When looking at office take-up rates more in detail, we can observe the following trends:
– in the City of London, the number of office properties under offer has grown by 52 per cent. Take-up for second hand floor space and pre-lettings is down by 32 per cent and 12 per cent in each case
– no pre-lettings have taken place during the last quarter in the West End
– on the other hand, Midtown London has experienced the largest amout of pre-let transactions in the city, but a substantial decrease (46 per cent) in Grade B take-up rates
– pre-lettings were also on the rise in central London, with a quarterly change of 89 per cent
– office property under offer in Southbank has increased by 62 per cent in the last three months
As there are almost 5.6 million square feet of office space on a lease that expires during 2013, it is expected that the number of available properties might increase over the course of the year. All of these potetially available properties are 10,000 square feet or larger. The current availability rates stand as follows:
– 9.5 per cent for office properties in the City of London
– 6.1 per cent in the West End
– 5.2 per cent in the area known as Midtown
– 8.7 per cent in the Docklands
– 12 per cent for offices in Southbank
– 7.8 per cent in central London
Availability indexes have increased in all areas except for the West End, where they have remained stable. The most noticeable increase has taken place in the Southbank area.

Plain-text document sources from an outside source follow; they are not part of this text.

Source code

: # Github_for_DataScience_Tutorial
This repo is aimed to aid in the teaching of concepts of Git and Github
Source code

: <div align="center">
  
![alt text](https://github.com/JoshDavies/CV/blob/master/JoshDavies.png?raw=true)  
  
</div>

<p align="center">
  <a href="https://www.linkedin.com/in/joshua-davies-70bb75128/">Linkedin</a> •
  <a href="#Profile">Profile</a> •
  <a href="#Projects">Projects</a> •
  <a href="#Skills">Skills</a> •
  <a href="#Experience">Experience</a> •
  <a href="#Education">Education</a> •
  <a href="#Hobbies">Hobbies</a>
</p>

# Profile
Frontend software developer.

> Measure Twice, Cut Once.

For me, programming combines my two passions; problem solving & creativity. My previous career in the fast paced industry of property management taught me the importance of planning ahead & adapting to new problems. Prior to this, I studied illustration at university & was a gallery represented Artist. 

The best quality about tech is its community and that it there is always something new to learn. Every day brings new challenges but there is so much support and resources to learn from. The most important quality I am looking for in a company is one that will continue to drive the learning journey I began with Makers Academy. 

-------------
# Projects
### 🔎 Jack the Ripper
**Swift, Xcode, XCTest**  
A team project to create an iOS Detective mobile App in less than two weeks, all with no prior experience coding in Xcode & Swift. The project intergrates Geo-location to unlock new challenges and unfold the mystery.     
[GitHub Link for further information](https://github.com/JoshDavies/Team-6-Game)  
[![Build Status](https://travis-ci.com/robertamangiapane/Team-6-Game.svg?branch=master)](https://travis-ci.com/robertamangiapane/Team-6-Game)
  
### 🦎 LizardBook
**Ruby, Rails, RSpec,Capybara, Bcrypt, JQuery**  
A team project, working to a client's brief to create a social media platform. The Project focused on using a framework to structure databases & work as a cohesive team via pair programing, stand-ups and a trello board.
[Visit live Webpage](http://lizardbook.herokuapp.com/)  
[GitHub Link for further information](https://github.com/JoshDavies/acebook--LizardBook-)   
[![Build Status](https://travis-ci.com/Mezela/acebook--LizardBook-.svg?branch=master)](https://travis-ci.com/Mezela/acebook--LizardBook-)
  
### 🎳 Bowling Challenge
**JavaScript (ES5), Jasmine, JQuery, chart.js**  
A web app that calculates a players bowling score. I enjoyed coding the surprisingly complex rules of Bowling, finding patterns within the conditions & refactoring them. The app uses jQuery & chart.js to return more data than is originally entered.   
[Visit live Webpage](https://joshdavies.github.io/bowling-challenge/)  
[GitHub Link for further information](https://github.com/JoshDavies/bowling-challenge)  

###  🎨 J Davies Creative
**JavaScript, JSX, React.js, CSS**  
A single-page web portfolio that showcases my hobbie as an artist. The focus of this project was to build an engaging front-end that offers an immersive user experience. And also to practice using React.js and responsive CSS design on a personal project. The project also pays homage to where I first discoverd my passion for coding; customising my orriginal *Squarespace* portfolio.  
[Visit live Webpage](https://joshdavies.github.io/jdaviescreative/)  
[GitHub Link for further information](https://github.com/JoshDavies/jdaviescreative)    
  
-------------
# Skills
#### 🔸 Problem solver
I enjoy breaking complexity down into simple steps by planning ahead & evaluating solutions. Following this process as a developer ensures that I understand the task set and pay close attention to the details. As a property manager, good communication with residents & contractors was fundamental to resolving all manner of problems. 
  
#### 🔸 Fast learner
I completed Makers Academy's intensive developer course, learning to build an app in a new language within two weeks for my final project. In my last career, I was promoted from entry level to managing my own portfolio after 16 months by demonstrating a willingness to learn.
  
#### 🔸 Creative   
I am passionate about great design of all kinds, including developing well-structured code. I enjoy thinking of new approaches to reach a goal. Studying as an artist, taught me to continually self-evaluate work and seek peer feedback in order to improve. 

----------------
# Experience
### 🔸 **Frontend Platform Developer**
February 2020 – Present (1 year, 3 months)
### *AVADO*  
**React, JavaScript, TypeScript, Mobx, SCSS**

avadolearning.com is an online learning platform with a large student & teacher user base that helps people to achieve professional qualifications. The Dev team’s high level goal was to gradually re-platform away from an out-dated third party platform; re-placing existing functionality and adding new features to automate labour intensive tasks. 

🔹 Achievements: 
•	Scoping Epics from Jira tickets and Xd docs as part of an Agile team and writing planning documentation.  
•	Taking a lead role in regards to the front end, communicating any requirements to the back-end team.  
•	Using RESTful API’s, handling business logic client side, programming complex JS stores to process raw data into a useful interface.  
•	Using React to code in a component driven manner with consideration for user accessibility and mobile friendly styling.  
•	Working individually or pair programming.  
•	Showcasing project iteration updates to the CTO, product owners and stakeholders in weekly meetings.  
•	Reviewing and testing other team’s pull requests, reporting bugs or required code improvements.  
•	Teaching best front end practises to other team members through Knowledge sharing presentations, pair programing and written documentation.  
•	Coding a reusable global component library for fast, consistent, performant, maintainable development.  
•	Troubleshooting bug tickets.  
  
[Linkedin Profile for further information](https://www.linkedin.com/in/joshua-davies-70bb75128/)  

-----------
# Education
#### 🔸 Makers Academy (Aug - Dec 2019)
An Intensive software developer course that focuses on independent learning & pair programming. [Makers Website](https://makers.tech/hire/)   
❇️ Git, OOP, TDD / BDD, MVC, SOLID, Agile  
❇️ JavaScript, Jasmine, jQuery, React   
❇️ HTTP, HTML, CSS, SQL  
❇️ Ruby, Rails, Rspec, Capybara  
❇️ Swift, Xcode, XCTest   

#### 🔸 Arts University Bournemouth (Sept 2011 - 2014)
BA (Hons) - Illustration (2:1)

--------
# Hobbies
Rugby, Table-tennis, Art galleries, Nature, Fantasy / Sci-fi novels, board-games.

Retail property in London: mixed trends
The main theme that has dominated the retail property market in London during the first quarter of 2013 is an stagnating index of yields on investment. The current figure is set at 5 per cent, which is well below the 7.5 per cent forecast by market analysts.
The majority of retail investment transactions in London have been carried out by property companies and by Middle Eastern private investors, in contrast with the last quarter of last year, when most investment was carried out by retail dynasties.
However, demand for rental retail properties remains stable throughout the city, with some areas experiencing a remarkable growth in demand, such as Stratford and the N1 postcode.